Thomas Vandecasteele, managing director of Legendre UK, a French family-owned construction company with offices in London and Jersey, responded to the statement, saying, “We positively welcome the news that capital investment will remain intact and key infrastructure projects will go ahead as planned.
“However, given the current challenging global climate, what our industry needs is a skilled workforce to deliver these projects. The shortage of workers in the UK is severe due to an ageing workforce and the struggle to attract young people into the industry.

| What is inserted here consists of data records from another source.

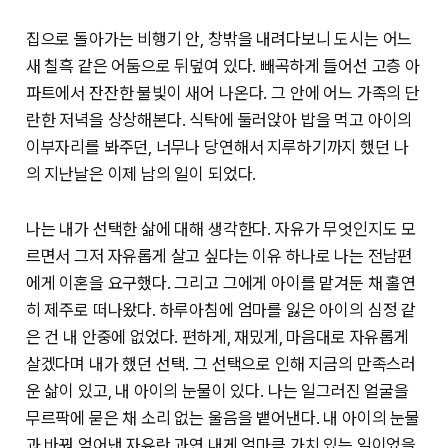
집으로 돌아가는 비행기 안, 창밖을 내려다보니 도시는 어느
새 칠흑 같은 어둠으로 뒤덮여 있다. 빼곡하게 들어선 고층 아
파트에서 잔잔한 불빛이 새어 나온다. 그 안에 어느 가족의 단
란한 저녁을 상상해본다. 식탁에 둘러앉아 밥을 먹고 아이의
이부자리를 봐주던, 너무나 당연해서 지루하기까지 했던 나
의 지난날은 이제 남의 일이 되었다.
나는 내가 선택한 삶에 대해 생각한다. 자유가 무엇인지도 모
르면서 그저 자유롭게 살고 싶다는 이유 하나로 나는 전남편
에게 이혼을 요구했다. 그리고 그에게 아이를 맡겨둔 채 홀연
히 제주로 떠나왔다. 하루아침에 엄마를 잃은 아이의 심정 같
은 건 내 안중에 없었다. 편하게, 재밌게, 마음대로 자유롭게
살겠다며 내가 했던 선택. 그 선택으로 인해 지금의 만족스러
운 삶이 있고, 내 아이의 눈물이 있다. 나는 일그러진 얼굴을
무르팍에 묻은 채 소리 없는 울음을 뱉어낸다. 내 아이의 눈물
과 바꿔 얻어낸 자유란 과연 내게 얼마큼 가치 있는 일이었을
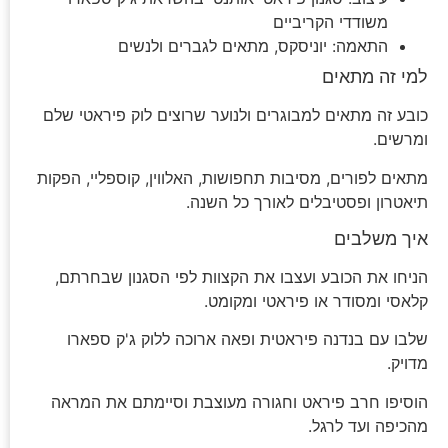
משודדי הקריביים
התאמה: יוניסקס, מתאים לגברים ולנשים
למי זה מתאים
כובע זה מתאים למבוגרים ולנוער שרוצים לוק פיראטי שלם
ומרשים.
מתאים לפורים, מסיבות תחפושות, האלווין, קוספליי, הפקות
תיאטרון ופסטיבלים לאורך כל השנה.
איך משלבים
הניחו את הכובע ועצבו את הקצוות לפי הסגנון שבחרתם,
קלאסי ומסודר או פיראטי ומקומט.
שלבו עם בנדנה פיראטית ופאה ארוכה ללוק ג'ק ספארו
מדויק.
הוסיפו חרב פיראט וחגורה מעוצבת וסיימתם את המראה
מהכיפה ועד לרגל.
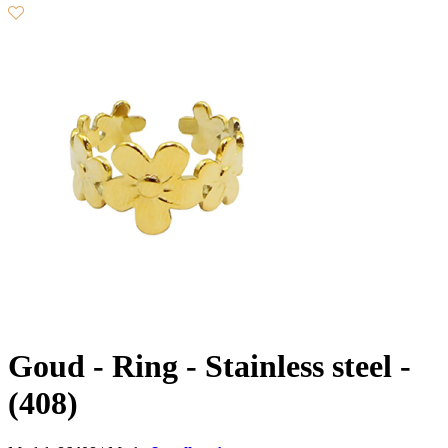
Goud - Ring - Stainless steel -
(408)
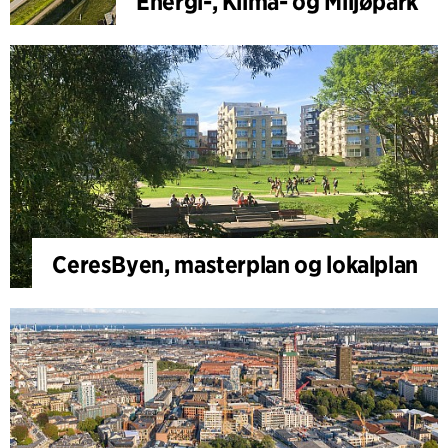
Energi-, Klima- og Miljøpark
CeresByen, masterplan og lokalplan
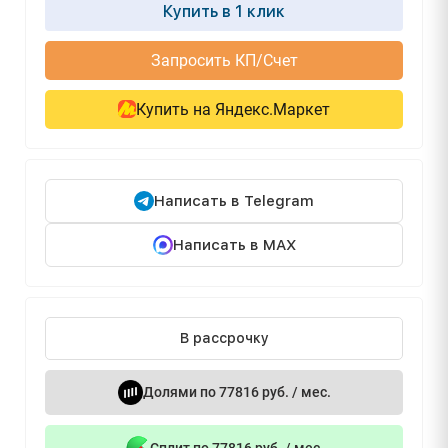
Купить в 1 клик
Запросить КП/Счет
Купить на Яндекс.Маркет
Написать в Telegram
Написать в MAX
В рассрочку
Долями по 77816 руб. / мес.
Сплит по 77816 руб. / мес.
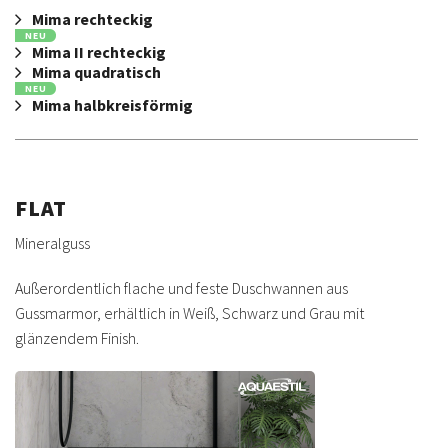
Mima rechteckig
NEU
Mima II rechteckig
Mima quadratisch
NEU
Mima halbkreisförmig
FLAT
Mineralguss
Außerordentlich flache und feste Duschwannen aus
Gussmarmor, erhältlich in Weiß, Schwarz und Grau mit
glänzendem Finish.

“The Autumn Statement recognises the importance of providing individuals with training programmes and apprenticeships and it’s good to see financial incentives to make these more desirable. The Government now needs to ensure it works collaboratively with construction companies to increase the number of schemes and delineate a strategy to boost the number of apprenticeships in our sector.”
A voice of dissent came from Rahul Kejriwal, CEO of construction software firm Bricsys.
He said, “Five years ago, the 2017 Made Smarter Review promised investment in industrial design technology [IDT] would boost productivity, add £455 billion GVA [gross value added], reduce CO2 emissions by 4.5% and create 175,000 new jobs over a decade.
“Investments in open source, flexible technologies could have been the saving grace for the construction industry - but the impact of this review has not been felt and the budget doesn’t go far enough to advance or protect the construction and manufacturing businesses, which together make up 16% of the UK’s GVA.”
Suneeta Johal, chief executive of the UK’s Construction Equipment Association (CEA), said, “We welcome the Government’s decision to proceed with a new nuclear power plant at Sizewell C, which will help to provide reliable low-carbon power. This new power plant will create 10,000 skilled jobs, however, there was no mention of the chronic skills shortage we are already facing.
“The sector is struggling to recruit people – due to competition but also a lack of awareness and perceptions among younger generations. There is significant work to be done on this and the CEA continues to feed back to Government through its position on the National Manufacturing Skills Taskforce.”